◆ **Source records**
################

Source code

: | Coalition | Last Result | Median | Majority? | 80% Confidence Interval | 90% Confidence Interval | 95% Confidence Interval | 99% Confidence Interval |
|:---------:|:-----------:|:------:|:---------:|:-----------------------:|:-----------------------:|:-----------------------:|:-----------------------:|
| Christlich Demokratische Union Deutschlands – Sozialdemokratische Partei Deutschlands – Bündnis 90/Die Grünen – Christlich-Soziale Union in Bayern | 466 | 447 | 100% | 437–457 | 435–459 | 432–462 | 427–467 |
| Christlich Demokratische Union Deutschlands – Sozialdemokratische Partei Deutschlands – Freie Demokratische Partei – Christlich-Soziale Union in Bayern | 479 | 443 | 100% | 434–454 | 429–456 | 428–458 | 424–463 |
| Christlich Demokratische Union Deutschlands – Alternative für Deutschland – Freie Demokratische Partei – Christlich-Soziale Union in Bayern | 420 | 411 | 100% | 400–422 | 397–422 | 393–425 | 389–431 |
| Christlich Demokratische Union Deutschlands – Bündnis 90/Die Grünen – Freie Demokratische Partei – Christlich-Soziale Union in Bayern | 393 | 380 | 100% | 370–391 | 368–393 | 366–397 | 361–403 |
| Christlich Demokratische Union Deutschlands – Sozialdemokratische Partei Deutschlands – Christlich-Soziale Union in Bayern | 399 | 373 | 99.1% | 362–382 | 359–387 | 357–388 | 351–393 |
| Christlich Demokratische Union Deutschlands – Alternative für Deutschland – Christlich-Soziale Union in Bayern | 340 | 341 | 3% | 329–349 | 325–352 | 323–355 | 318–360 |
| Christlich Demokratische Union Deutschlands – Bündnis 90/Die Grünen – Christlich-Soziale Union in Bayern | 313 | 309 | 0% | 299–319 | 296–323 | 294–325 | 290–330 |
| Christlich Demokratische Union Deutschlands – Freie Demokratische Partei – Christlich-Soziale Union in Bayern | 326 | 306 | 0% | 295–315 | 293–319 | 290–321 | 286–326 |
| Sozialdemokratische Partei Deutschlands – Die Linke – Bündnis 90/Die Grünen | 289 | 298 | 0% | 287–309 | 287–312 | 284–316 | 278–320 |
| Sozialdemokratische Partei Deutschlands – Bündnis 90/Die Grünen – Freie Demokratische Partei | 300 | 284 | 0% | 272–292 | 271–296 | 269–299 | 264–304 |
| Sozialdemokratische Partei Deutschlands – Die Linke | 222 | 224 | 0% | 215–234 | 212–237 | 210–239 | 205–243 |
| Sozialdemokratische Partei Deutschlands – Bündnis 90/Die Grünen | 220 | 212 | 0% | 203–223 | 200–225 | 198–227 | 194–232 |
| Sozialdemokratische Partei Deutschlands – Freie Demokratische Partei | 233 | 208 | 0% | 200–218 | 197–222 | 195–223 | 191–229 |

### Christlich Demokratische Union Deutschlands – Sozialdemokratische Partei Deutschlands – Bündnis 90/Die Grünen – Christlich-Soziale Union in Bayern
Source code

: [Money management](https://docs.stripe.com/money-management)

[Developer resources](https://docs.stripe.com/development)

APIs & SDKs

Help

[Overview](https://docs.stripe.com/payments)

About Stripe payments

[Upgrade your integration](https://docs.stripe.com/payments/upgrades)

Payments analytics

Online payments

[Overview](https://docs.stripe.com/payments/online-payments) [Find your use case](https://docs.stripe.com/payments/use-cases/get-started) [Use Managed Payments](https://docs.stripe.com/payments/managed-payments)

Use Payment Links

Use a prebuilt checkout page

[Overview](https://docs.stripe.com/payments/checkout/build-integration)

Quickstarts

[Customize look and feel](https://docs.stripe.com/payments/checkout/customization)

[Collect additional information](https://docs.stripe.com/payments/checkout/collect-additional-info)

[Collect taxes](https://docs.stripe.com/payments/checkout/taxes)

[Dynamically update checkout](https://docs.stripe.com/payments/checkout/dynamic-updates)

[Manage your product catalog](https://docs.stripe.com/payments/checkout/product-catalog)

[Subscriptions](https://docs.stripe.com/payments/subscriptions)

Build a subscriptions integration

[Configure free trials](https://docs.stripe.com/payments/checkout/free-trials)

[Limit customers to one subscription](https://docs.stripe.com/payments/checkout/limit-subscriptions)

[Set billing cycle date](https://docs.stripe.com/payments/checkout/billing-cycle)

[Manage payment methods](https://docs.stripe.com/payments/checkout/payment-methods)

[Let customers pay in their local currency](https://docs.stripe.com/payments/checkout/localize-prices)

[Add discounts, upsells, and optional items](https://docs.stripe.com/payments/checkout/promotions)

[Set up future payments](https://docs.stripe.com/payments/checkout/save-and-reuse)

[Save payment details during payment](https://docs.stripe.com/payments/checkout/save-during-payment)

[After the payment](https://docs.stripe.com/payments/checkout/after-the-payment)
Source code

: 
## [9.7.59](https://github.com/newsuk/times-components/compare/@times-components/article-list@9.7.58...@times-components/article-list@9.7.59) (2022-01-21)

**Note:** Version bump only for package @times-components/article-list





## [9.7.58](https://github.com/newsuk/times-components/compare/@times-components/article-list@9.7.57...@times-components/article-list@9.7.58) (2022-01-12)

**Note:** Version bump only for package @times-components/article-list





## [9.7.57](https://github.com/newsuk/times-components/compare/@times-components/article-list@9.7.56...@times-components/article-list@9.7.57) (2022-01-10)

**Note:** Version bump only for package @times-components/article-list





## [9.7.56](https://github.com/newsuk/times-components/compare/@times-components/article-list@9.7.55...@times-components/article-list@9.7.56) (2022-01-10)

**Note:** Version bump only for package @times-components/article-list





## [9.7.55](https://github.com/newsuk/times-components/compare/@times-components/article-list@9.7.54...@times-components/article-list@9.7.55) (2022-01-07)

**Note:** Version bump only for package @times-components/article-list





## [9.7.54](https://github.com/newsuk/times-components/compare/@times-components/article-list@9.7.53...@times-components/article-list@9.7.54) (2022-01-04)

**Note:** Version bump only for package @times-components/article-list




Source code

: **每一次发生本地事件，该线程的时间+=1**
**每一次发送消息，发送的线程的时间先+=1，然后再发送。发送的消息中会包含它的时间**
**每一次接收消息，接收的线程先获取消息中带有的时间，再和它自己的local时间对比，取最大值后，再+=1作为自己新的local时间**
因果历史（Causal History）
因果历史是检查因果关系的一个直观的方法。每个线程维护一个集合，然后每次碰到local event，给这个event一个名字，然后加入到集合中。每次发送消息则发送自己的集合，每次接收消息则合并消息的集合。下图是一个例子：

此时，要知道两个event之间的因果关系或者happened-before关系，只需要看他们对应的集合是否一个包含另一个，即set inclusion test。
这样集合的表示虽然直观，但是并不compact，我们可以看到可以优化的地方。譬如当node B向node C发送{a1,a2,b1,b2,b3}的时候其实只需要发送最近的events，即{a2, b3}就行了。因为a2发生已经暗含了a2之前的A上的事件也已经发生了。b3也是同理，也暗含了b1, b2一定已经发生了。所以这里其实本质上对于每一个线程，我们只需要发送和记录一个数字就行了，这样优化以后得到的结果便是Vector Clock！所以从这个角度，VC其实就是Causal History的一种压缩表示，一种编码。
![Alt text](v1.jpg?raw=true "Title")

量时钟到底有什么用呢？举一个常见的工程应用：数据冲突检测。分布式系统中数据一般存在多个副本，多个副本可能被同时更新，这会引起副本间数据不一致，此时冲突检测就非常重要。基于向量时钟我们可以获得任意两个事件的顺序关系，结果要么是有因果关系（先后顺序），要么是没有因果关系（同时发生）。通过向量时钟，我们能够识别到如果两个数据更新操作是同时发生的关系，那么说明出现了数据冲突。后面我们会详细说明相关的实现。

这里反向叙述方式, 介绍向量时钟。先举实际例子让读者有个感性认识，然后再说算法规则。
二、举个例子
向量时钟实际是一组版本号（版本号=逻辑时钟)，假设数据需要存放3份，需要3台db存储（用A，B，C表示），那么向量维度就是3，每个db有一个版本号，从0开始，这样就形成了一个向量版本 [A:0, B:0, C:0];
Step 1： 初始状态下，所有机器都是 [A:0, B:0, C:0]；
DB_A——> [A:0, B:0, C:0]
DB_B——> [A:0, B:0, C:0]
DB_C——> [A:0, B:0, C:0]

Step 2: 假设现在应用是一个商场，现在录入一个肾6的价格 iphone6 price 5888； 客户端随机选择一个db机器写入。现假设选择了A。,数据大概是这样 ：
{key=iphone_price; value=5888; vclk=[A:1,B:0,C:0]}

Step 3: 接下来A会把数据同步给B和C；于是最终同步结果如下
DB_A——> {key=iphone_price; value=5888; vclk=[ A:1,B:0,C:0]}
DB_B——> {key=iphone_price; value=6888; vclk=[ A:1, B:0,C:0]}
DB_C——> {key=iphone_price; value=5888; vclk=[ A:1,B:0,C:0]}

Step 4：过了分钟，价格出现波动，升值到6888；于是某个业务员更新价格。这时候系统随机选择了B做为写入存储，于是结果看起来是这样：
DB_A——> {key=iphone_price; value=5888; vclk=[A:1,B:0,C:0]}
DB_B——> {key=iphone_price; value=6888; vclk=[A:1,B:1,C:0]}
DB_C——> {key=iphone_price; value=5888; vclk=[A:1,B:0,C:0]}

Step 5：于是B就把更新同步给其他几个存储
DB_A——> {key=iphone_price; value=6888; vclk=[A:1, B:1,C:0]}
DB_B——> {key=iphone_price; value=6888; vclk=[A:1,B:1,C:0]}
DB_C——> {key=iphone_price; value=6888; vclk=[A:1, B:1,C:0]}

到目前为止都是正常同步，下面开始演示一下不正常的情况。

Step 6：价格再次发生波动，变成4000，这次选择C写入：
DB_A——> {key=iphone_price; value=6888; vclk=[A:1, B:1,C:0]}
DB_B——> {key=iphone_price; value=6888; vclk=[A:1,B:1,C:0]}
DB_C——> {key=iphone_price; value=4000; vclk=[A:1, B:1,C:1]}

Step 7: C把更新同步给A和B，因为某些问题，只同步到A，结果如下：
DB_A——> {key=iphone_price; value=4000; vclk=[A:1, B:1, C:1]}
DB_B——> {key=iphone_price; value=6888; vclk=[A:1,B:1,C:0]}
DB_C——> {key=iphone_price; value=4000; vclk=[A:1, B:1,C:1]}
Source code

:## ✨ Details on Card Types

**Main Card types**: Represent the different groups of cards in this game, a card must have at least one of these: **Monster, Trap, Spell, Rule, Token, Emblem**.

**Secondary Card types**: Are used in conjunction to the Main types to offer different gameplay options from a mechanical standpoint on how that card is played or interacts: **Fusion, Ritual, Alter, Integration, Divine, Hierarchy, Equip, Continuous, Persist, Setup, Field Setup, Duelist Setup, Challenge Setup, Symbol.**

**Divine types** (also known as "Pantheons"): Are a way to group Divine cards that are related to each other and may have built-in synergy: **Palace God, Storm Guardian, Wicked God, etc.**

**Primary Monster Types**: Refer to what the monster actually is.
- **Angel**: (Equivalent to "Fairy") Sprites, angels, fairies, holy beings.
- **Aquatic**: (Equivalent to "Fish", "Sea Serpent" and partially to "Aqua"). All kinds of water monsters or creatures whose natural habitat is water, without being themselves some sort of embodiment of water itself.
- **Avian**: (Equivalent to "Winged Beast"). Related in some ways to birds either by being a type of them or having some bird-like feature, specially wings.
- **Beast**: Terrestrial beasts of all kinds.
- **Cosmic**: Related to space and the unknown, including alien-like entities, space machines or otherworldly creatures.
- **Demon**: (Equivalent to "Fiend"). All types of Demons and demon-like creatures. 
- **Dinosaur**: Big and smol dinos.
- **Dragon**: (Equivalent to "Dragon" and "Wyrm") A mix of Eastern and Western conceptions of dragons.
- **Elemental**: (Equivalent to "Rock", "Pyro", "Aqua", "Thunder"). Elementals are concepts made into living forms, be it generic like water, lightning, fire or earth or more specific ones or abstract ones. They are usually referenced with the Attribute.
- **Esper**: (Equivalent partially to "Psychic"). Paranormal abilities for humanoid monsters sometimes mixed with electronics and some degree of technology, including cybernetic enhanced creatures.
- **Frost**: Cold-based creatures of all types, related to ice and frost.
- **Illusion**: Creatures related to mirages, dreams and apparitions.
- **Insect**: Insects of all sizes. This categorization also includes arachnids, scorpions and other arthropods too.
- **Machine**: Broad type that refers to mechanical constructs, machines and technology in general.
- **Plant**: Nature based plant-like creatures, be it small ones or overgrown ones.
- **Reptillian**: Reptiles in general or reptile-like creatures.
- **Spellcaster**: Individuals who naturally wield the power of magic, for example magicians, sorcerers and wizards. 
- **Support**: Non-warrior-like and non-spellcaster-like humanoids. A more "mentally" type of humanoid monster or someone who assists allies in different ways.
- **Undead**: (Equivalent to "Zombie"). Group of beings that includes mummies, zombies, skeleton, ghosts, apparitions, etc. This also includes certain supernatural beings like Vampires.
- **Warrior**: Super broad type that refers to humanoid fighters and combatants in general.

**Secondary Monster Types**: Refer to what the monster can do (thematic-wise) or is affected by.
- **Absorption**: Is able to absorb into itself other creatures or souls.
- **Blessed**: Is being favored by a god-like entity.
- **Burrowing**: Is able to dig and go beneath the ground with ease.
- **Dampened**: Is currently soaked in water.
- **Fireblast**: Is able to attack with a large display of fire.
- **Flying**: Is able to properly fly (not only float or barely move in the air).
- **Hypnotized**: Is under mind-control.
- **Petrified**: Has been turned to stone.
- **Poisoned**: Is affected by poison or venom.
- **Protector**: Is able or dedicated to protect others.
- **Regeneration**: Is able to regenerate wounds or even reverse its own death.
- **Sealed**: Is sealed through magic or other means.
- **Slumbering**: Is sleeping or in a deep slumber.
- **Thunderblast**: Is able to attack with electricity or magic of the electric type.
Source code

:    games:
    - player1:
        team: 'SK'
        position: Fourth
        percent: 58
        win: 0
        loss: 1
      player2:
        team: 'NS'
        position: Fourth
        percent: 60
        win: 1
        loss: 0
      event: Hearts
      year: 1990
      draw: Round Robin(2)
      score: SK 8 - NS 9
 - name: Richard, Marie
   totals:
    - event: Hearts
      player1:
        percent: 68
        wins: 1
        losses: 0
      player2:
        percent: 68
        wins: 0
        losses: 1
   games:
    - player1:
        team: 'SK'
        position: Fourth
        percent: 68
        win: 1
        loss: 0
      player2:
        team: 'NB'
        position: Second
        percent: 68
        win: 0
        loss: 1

################

◆ **What to produce**
Retype the lines of the data that start at the line containing "APIs & SDKs" and end with the line containing "[Set billing cycle", with both of those lines included.

◆ **Your solution**
APIs & SDKs

Help

[Overview](https://docs.stripe.com/payments)

About Stripe payments

[Upgrade your integration](https://docs.stripe.com/payments/upgrades)

Payments analytics

Online payments

[Overview](https://docs.stripe.com/payments/online-payments) [Find your use case](https://docs.stripe.com/payments/use-cases/get-started) [Use Managed Payments](https://docs.stripe.com/payments/managed-payments)

Use Payment Links

Use a prebuilt checkout page

[Overview](https://docs.stripe.com/payments/checkout/build-integration)

Quickstarts

[Customize look and feel](https://docs.stripe.com/payments/checkout/customization)

[Collect additional information](https://docs.stripe.com/payments/checkout/collect-additional-info)

[Collect taxes](https://docs.stripe.com/payments/checkout/taxes)

[Dynamically update checkout](https://docs.stripe.com/payments/checkout/dynamic-updates)

[Manage your product catalog](https://docs.stripe.com/payments/checkout/product-catalog)

[Subscriptions](https://docs.stripe.com/payments/subscriptions)

Build a subscriptions integration

[Configure free trials](https://docs.stripe.com/payments/checkout/free-trials)

[Limit customers to one subscription](https://docs.stripe.com/payments/checkout/limit-subscriptions)

[Set billing cycle date](https://docs.stripe.com/payments/checkout/billing-cycle)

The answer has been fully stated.